JAKARTA – Mantan Kepala BNN, Komjen Pol (Purn) Anang Iskandar menilai bahwa hukuman penjara bagi penyalahguna narkoba sebenarnya kurang pas.
“Tujuan penegakan hukum narkotika berbeda tujuan penegakan hukum pidana,” kata Anang dalam keterangannya yang dikutip Holopis.com, Selasa (19/11).
Dijelaksan Anang, bahwa penegakan hukum narkotika bertujuan mengekang kebebasan atau pemenjaraan dan perampasat aset hasil kejahatan dengan pembuktian terbalik dipengadilan, dan menjamin pengguna mendapatkan upaya rehabilitasi.
Sedangkan tujuan penegakan hukum pidana adalah menghukum pidana.
Jika ditarik dari dua pendekatan makna hukum pidana dengan penegakan hukum narkotika, maka vonis penjara bagi para pelaku penyalahgunaan narkotika menjadi kurang relevan.
“Itu sebabnya penegak hukum tidak merasa benar bila pelaku pesta narkotika ditangkap dan dipenjara, karena bertentangan dengan tujuan penegakan hukum narkotika,” ujarnya.
Ia pun berandai-andai, jika dirinya memiliki kekuasaan seperti Presiden, maka langkah untuk memperbaiki penanganan penyalahgunaan narkotika akan diawali dari pengarahan lembaga penegak hukum hingga yudikatif.
“Seandainya saya jadi presiden selaku kepala negara saya ingatkan Ketua MA, Jaksa Agung dan Kapolri sebagai atasan tertingginya penegak hukum, agar tidak merasa benar melihat kenyataan bahwa pengguna narkotika atau penyalah guna yang ditangkapi, dituntut, didakwa dan diadili serta dijatuhi hukuman penjara,” tuturnya.
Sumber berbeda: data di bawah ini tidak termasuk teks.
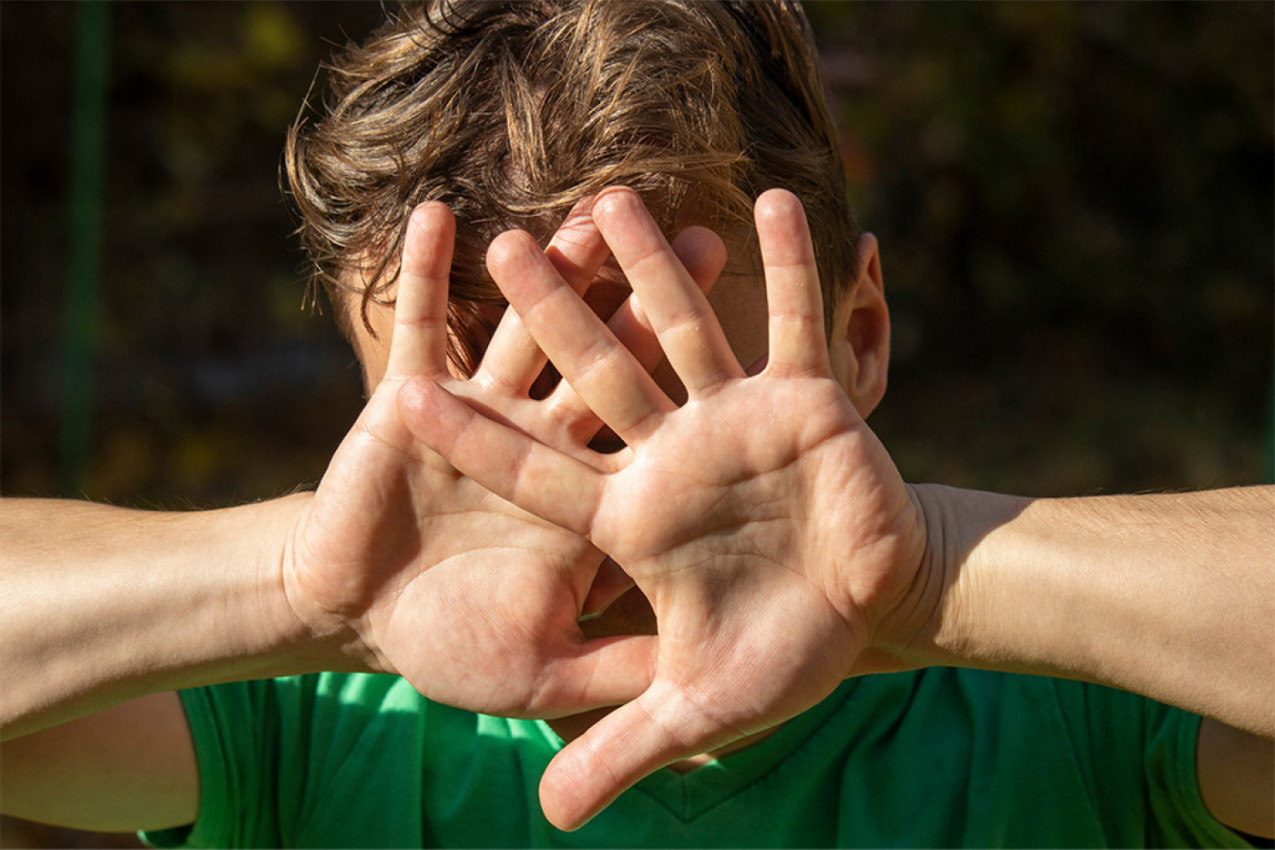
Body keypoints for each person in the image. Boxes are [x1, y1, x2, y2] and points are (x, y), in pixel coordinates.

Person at [2, 1, 1271, 847]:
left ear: (860, 336)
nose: (603, 482)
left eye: (669, 376)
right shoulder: (304, 714)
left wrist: (927, 572)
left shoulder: (1076, 705)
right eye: (483, 401)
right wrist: (293, 586)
Apalagi dalam perspektifnya, amanat UU sebenarnya tidak menginginkan para pelaku penyalahgunaan narkoba untuk dipenjara. Melainkan bagaimana mereka dipandang sebagai korban peredaran narkotika yang seharusnya direhabilitasi, bukan dipenjara.
“UU Nomor 35 tahun 2009 tentang narkotika jelas tujuannya menjamin pengguna atau penyalahguna mendapatkan upaya rehabilitasi, melalui wajib lapor pecandu dan melalui putusan hakim,” tegas Anang.
Dari perspektif ini, Komjen Pol Anang Iskandar pun memberikan benang merah, bahwa perjuangan rehabilitasi ini hanya untuk pengguna atau penyalahguna narkotika saja, bukan kepada para pengedar.
“Pengguna atau penyalah guna narkotika adalah korban peredaran gelap narkotika, yang menderita sakit adiksi ketergantungan narkotika dengan risiko, bila tidak menggunakan narkotika lagi maka risiko adalah mengalami sakau, bila mengkonsumsi narkotika lagi maka bisa terhindar dari sakau, tetapi berisiko ditangkap penyidik narkotika,” tukasnya.
Maka dari itu, ia pun menekankan bahwa jika memang pemerintah dan aparat penegak hukum sungguh-sungguh memberantas narkoba, maka dua pendekatan penindakan harus dipahami batasannya.
Di mana bagi para pengguna atau penyalahguna harus ditangkap dan ditehabilitasi agar bisa terlepas dari adiksinya.
Sementara bagi pengedar, penjual dan bandar wajib ditindak sesuai hukum yang berjalan dengan penekanan efek jera dan pemberantasan peredaran narkotika.
“Tapi ingat, menjadi pengguna narkotika bukan karena ada niat, apalagi nita jahat, tetapi karena ditipu, dibujuk, dirayu, diperdaya atau dipaksa menggunakan narkotika, Silakan baca penjelasan pasal 54. Jelas dia korban kejahatan,” tegas Anang.
“Itu sebabnya pengguna atau penyalah guna narkotika bila ditangkap penyidik, proses penuntutan dan pengadilannya dijamin mendapatkan upaya rehabilitasi dan hakim wajib menjatuhkan hukuman rehabilitasi,” pungkasnya.